I started playing piano around 10 years of age, taught myself through playing my favorite game music by ear. The first song I learned to play was Super Mario 64's Dire Dire Docks and once you learn steps, chords, and progressions you're pretty much golden as a beginner. But I'm not saying I know a ton about piano either, I can't read sheet music and I don't record sheet music. And you know what, that's okay. If you really care about creating good music that's okay.

You know that guy who composed Sonic Mania? Tee Lopes? He doesn't read sheet music, doesn't record sheet music, he plays everything by ear and uses a program called FL studio. I used to think that only playing and creating music by ear was unacceptable but seeing that someone like Tee can make a killer soundtrack like Mania, self taught, it's amazing.

Playing music of any kind should be a natural experience and whatever you feel should easily translate into every key you press or string you strum.

*Problems*
(1) The piano passage names what you need to learn to be "pretty much golden as a beginner." List each of those things.
(2) Extract the words of the piano passage starting at "I started playing" and ending at "music that's okay.".
Answer from the piano passage alone.

*Dataset records*
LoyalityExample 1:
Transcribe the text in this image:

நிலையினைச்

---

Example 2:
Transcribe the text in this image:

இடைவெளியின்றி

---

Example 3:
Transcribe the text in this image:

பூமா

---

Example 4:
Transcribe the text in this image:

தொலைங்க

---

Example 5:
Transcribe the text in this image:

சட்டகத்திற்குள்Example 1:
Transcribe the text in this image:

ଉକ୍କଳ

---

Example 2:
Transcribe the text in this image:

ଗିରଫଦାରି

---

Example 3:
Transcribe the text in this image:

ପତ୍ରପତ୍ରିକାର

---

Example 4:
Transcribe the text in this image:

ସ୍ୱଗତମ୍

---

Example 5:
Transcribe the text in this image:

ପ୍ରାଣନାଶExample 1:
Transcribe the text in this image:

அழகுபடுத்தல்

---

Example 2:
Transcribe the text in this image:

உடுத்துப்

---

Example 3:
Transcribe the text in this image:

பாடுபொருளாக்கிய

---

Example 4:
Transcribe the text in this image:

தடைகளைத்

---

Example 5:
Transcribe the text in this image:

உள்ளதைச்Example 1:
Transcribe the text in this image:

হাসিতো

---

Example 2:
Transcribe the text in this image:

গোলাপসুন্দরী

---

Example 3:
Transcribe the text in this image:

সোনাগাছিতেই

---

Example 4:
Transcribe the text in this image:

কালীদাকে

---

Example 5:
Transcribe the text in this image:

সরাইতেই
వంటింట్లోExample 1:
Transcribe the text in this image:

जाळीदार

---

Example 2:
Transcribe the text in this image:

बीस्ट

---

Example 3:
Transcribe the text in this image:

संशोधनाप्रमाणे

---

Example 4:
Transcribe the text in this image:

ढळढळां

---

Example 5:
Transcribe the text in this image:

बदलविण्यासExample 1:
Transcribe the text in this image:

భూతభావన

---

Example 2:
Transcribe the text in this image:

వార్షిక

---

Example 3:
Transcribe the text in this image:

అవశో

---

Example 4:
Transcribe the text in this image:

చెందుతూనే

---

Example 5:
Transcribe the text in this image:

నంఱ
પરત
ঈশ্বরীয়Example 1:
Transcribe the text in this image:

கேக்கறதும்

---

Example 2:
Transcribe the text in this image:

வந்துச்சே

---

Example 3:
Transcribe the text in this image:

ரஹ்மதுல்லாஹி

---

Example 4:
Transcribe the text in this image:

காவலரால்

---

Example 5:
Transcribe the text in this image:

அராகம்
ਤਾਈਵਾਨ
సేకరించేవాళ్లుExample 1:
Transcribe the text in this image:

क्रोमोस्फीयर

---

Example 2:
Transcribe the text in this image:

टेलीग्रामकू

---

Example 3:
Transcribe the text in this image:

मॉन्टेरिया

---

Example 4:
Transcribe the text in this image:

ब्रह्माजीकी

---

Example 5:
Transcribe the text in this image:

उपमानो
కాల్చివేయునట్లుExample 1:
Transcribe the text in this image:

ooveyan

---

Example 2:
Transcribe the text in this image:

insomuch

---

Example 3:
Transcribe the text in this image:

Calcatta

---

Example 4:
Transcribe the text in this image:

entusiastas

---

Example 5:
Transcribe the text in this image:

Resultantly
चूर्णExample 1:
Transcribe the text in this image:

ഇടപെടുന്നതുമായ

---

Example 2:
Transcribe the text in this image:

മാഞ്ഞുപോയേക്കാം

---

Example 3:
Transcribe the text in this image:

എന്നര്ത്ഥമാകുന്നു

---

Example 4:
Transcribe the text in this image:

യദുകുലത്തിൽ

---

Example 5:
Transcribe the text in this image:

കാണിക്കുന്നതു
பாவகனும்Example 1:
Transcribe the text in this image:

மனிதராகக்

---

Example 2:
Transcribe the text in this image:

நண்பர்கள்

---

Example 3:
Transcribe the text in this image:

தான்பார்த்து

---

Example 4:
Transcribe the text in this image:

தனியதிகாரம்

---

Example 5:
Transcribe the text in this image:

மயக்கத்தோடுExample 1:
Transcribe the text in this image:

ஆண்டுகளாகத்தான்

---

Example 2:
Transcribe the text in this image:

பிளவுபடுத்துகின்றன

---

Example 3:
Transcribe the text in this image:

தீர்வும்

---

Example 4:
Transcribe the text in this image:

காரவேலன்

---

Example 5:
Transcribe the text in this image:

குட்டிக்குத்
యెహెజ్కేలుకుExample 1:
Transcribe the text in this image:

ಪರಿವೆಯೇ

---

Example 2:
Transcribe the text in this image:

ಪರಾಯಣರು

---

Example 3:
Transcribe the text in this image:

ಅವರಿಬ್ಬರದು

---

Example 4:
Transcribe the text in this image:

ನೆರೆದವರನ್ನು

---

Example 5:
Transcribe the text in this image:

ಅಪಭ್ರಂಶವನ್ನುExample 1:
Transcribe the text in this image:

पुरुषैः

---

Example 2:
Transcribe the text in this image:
...
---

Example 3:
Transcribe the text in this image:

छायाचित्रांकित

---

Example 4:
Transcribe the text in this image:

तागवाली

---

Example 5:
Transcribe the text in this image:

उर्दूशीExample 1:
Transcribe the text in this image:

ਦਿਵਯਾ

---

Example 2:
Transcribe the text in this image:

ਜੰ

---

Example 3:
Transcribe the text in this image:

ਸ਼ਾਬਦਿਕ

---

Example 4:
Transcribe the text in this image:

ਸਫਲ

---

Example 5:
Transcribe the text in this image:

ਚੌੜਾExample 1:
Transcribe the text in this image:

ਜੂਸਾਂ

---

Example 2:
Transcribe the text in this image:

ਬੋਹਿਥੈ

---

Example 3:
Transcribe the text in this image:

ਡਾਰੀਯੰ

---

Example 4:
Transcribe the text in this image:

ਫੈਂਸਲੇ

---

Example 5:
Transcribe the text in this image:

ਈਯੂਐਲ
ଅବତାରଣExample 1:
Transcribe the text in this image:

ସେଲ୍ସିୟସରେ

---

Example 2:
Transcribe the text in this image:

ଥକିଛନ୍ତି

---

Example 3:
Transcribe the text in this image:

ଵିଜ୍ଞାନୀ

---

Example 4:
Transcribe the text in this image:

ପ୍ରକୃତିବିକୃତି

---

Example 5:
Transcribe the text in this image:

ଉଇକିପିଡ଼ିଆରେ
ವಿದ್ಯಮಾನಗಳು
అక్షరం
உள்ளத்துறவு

*Responses in order*
(1) Steps, chords, progressions

(2)
I started playing piano around 10 years of age, taught myself through playing my favorite game music by ear. The first song I learned to play was Super Mario 64's Dire Dire Docks and once you learn steps, chords, and progressions you're pretty much golden as a beginner. But I'm not saying I know a ton about piano either, I can't read sheet music and I don't record sheet music. And you know what, that's okay. If you really care about creating good music that's okay.